- Your objective
The copy must match the data below line for line and contain no images.

- Task data
-- Opening Marker --

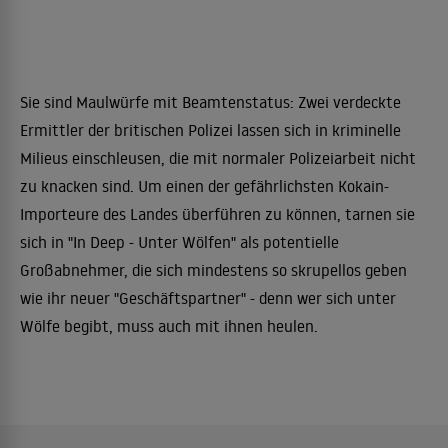
Sie sind Maulwürfe mit Beamtenstatus: Zwei verdeckte
Ermittler der britischen Polizei lassen sich in kriminelle
Milieus einschleusen, die mit normaler Polizeiarbeit nicht
zu knacken sind. Um einen der gefährlichsten Kokain-
Importeure des Landes überführen zu können, tarnen sie
sich in "In Deep - Unter Wölfen" als potentielle
Großabnehmer, die sich mindestens so skrupellos geben
wie ihr neuer "Geschäftspartner" - denn wer sich unter
Wölfe begibt, muss auch mit ihnen heulen.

-- Closing Marker --

- Written solution
Sie sind Maulwürfe mit Beamtenstatus: Zwei verdeckte
Ermittler der britischen Polizei lassen sich in kriminelle
Milieus einschleusen, die mit normaler Polizeiarbeit nicht
zu knacken sind. Um einen der gefährlichsten Kokain-
Importeure des Landes überführen zu können, tarnen sie
sich in "In Deep - Unter Wölfen" als potentielle
Großabnehmer, die sich mindestens so skrupellos geben
wie ihr neuer "Geschäftspartner" - denn wer sich unter
Wölfe begibt, muss auch mit ihnen heulen.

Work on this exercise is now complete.